I found that replacing the cost function with root-mean-square-error rather than sum-of-squared-error helps. This gets your objective function to span fewer orders of magnitude. This gets it to find a solution.

Example of RMSE cost function:

def cost_function(params, x, y):
    a, b, c = params
    return np.sqrt(np.mean((y - f(x, a, b, c))**2))

This change of cost function allows SLSQP to consistently solve the problem, even in the N variable form rather than the N-1 variable form.

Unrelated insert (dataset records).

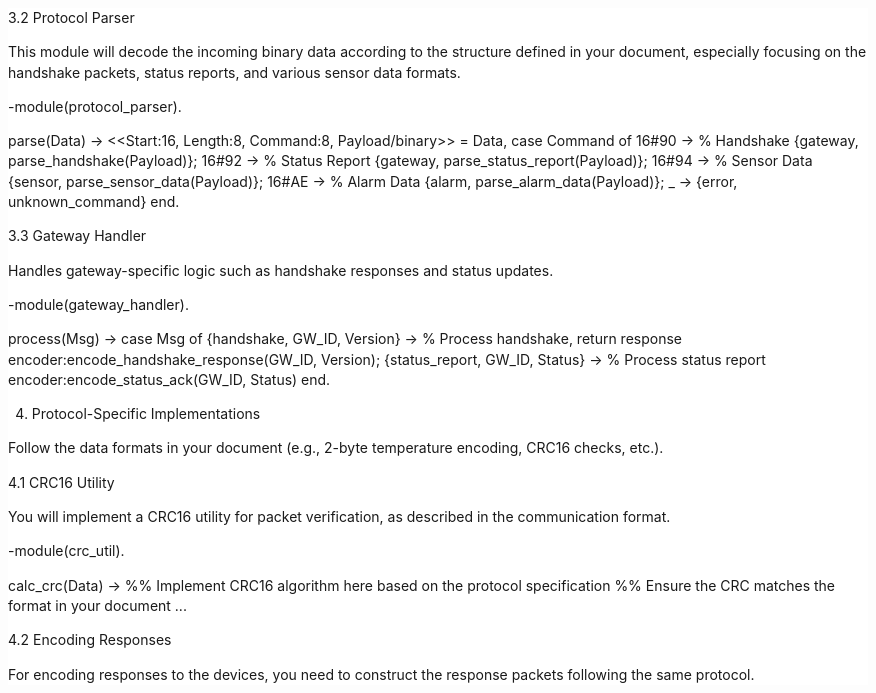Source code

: 3.2 Protocol Parser

This module will decode the incoming binary data according to the structure defined in your document, especially focusing on the handshake packets, status reports, and various sensor data formats.

-module(protocol_parser).

parse(Data) ->
    <<Start:16, Length:8, Command:8, Payload/binary>> = Data,
    case Command of
        16#90 -> % Handshake
            {gateway, parse_handshake(Payload)};
        16#92 -> % Status Report
            {gateway, parse_status_report(Payload)};
        16#94 -> % Sensor Data
            {sensor, parse_sensor_data(Payload)};
        16#AE -> % Alarm Data
            {alarm, parse_alarm_data(Payload)};
        _     -> {error, unknown_command}
    end.

3.3 Gateway Handler

Handles gateway-specific logic such as handshake responses and status updates.

-module(gateway_handler).

process(Msg) ->
    case Msg of
        {handshake, GW_ID, Version} ->
            % Process handshake, return response
            encoder:encode_handshake_response(GW_ID, Version);
        {status_report, GW_ID, Status} ->
            % Process status report
            encoder:encode_status_ack(GW_ID, Status)
    end.

4. Protocol-Specific Implementations

Follow the data formats in your document (e.g., 2-byte temperature encoding, CRC16 checks, etc.).

4.1 CRC16 Utility

You will implement a CRC16 utility for packet verification, as described in the communication format.

-module(crc_util).

calc_crc(Data) ->
    %% Implement CRC16 algorithm here based on the protocol specification
    %% Ensure the CRC matches the format in your document
    ...

4.2 Encoding Responses

For encoding responses to the devices, you need to construct the response packets following the same protocol.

I suspect that every other method in scipy.optimize which relies on gradients/jacobians is having the same problem.

Combined solution

I found that reducing the number of variables worked, and fixing the cost function worked, but the best solution was both, while using method='SLSQP'.

Full code:

import numpy as np
import matplotlib.pyplot as plt
from scipy.optimize import minimize

# model data: x and y values
x_data = np.array([0,1,2,3,4,5,6,7,8,9,10])
y_data = np.array([0,1,6,18.6,42.4,81,138,217,321.6,455.4,622])

# Define the function
def f(x, a, b):
    c = 1 - a - b
    return a * x + b * x**2 + c * x**3

# Define the cost function
def cost_function(params, x, y):
    a, b = params
    cost = np.sqrt(np.mean((y - f(x, a, b))**2))
    return cost

# Constrain last term to be larger than zero
def constraint(params):
    a, b = params
    c = 1 - a - b
    return c

# Define the initial guess for the parameters (a, b)
initial_guess = (0.4, 0.3)

# Set the constraint as a dictionary
constraints = {'type': 'ineq', 'fun': constraint}

# Define bounds for a, b
bounds = [(0, 1), (0, 1)]

# Perform the minimization
result = minimize(cost_function, 
                  initial_guess, 
                  args=(x_data, y_data),
                  constraints=constraints, 
                  bounds=bounds,
                  method='SLSQP',
                  )

# Extract the fitted parameters
a_fit, b_fit = result.x
c_fit = 1 - a_fit - b_fit

# or try this
popt = result.x

print(result)

print("Fitted parameters: a =", a_fit, "b =", b_fit, "c =", c_fit)

x = x_data

plt.plot(x, f(x, *popt))

plt.scatter(x, y_data)

plt.show()

This is the solution that was the fastest and most robust in my testing.